* EXERCISE GOAL:
Rewrite everything from the line containing "pose: elev=225.6 azim=206.2" down to the line containing "Dot at: (236, 209)", substituting "tilt" for "roll" and leaving all else unchanged.

* STORED DATA:
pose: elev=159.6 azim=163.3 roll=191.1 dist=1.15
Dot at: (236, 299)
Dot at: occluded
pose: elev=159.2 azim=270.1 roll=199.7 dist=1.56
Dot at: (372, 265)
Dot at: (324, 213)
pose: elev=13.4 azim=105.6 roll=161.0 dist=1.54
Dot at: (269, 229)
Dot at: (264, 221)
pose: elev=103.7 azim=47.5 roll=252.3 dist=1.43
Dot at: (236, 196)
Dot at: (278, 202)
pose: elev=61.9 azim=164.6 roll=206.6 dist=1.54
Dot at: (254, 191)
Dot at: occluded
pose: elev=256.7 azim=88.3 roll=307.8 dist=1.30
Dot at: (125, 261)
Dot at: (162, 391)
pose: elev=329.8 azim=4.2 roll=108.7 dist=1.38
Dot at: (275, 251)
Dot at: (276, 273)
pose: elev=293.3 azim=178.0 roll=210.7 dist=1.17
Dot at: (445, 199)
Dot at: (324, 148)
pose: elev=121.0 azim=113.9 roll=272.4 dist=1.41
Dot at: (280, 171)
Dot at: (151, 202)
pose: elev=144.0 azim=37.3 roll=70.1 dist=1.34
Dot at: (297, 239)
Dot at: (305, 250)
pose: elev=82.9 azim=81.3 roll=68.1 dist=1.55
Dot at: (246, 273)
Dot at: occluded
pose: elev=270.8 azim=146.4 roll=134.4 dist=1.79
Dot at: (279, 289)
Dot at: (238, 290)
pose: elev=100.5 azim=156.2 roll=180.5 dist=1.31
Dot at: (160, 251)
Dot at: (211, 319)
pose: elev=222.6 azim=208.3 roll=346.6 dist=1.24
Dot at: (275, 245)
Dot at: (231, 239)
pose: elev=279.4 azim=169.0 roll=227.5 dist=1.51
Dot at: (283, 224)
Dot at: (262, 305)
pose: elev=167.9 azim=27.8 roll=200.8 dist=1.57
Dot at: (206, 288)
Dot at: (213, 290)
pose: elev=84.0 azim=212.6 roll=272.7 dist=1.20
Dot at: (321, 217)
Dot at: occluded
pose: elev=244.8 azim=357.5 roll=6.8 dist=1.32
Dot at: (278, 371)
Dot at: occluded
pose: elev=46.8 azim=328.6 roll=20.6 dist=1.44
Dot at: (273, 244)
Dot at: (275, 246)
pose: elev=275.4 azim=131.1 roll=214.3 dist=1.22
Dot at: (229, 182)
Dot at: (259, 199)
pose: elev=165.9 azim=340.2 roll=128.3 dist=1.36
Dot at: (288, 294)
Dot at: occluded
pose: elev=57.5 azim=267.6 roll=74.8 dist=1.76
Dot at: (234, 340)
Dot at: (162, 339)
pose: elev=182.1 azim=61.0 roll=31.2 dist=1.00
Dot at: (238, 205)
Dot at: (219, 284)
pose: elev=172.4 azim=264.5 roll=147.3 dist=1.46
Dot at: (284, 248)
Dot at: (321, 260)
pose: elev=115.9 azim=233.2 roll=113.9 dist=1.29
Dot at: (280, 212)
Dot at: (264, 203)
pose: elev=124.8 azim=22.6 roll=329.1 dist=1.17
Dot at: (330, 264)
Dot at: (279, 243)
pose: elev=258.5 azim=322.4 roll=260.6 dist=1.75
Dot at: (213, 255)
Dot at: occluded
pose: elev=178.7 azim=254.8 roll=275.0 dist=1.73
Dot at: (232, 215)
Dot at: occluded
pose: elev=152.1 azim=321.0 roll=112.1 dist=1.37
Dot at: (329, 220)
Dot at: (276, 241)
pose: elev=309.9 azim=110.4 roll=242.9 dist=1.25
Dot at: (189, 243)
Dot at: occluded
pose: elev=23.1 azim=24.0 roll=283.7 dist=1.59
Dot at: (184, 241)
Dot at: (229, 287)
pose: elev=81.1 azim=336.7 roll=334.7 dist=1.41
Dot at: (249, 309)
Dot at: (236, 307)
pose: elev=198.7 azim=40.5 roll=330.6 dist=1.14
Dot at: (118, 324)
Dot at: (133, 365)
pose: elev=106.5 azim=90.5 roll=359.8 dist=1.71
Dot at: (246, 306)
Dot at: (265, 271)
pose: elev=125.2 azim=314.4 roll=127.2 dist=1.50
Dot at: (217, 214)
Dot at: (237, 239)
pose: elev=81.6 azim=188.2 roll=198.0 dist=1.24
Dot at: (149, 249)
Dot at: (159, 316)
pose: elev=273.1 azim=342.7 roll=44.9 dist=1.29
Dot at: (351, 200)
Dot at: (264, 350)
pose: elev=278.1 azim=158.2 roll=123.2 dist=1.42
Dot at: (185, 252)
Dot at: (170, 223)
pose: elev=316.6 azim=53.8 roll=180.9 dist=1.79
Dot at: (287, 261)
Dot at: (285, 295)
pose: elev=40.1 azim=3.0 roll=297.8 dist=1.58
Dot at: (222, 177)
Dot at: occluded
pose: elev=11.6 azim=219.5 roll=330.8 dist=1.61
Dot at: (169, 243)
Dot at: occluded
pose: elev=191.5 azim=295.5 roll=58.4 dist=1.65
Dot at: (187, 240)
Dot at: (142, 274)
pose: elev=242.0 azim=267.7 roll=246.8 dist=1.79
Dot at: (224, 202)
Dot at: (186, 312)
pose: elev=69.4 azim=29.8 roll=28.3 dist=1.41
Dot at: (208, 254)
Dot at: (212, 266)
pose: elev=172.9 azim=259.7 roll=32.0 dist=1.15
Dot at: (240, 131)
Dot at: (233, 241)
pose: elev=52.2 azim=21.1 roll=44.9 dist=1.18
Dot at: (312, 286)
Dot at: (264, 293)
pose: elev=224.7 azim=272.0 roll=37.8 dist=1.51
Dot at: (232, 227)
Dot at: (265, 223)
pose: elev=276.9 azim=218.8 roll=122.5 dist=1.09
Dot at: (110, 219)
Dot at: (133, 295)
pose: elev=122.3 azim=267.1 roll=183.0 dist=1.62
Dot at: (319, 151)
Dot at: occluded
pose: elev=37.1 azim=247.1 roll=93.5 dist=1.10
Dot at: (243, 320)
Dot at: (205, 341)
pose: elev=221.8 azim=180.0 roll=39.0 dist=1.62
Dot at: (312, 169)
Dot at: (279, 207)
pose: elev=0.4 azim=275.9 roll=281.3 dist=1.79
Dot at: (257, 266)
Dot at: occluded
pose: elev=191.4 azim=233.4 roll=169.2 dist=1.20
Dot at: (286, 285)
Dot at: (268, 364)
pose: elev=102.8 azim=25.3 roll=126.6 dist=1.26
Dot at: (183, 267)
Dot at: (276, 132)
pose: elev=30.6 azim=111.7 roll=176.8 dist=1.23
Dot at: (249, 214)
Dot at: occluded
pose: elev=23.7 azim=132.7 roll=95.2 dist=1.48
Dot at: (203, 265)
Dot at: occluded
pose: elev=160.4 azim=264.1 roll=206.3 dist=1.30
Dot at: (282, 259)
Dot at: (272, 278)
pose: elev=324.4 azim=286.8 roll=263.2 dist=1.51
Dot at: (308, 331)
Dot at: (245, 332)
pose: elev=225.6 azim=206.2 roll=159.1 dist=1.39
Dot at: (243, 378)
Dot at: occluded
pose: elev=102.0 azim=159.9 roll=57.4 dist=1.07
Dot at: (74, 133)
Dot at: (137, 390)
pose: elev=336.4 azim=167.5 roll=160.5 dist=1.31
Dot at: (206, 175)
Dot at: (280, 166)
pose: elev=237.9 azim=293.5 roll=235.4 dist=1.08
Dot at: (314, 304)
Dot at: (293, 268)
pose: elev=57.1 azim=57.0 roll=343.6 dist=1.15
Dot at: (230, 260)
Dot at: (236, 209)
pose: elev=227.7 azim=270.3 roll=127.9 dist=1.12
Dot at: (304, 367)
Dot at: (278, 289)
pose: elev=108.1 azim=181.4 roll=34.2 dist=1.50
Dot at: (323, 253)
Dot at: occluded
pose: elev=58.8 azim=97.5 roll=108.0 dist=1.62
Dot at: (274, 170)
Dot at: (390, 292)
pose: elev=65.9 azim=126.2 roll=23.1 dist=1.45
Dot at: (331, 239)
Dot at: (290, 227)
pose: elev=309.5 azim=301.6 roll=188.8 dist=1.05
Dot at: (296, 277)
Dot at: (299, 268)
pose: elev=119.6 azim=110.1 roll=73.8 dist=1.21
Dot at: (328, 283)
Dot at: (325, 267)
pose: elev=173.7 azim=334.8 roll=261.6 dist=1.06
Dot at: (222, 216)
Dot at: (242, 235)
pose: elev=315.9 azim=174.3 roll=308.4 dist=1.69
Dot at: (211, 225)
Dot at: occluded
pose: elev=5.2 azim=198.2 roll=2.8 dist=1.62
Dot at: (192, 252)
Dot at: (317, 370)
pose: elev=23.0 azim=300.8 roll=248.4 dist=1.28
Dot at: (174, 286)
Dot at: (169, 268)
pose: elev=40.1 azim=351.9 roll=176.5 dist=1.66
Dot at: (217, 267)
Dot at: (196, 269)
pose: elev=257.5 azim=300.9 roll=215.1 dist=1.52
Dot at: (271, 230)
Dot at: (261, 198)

* FINAL RESULT:
pose: elev=225.6 azim=206.2 tilt=159.1 dist=1.39
Dot at: (243, 378)
Dot at: occluded
pose: elev=102.0 azim=159.9 tilt=57.4 dist=1.07
Dot at: (74, 133)
Dot at: (137, 390)
pose: elev=336.4 azim=167.5 tilt=160.5 dist=1.31
Dot at: (206, 175)
Dot at: (280, 166)
pose: elev=237.9 azim=293.5 tilt=235.4 dist=1.08
Dot at: (314, 304)
Dot at: (293, 268)
pose: elev=57.1 azim=57.0 tilt=343.6 dist=1.15
Dot at: (230, 260)
Dot at: (236, 209)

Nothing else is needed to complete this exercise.